Entries taken from a collection:
+---+

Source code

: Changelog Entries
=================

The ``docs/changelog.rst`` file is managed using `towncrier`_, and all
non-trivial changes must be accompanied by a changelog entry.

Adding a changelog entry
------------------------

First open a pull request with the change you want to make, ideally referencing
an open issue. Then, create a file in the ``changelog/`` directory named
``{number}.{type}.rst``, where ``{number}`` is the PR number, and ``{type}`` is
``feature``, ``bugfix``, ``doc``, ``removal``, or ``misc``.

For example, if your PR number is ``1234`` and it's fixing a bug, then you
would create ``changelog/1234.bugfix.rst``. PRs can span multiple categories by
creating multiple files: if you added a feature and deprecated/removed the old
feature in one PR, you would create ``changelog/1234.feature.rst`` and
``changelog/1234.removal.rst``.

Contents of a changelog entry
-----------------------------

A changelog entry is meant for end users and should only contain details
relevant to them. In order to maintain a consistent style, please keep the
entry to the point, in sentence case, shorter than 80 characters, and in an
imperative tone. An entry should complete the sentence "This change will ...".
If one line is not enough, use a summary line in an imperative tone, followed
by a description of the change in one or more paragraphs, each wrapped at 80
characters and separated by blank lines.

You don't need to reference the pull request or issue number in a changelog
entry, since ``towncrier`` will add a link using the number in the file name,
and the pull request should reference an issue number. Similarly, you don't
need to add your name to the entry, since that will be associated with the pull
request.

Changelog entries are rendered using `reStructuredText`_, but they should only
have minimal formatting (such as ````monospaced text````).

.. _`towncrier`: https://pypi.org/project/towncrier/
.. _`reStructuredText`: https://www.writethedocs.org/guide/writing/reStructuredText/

+---+

*WHAT THE TASK REQUIRES*
Start at the first line of the entries and stop at the line that contains "First open a". Repeat every line in that span exactly, and nothing beyond it.

*REPLY TO THE EXERCISE*
Source code

: Changelog Entries
=================

The ``docs/changelog.rst`` file is managed using `towncrier`_, and all
non-trivial changes must be accompanied by a changelog entry.

Adding a changelog entry
------------------------

First open a pull request with the change you want to make, ideally referencing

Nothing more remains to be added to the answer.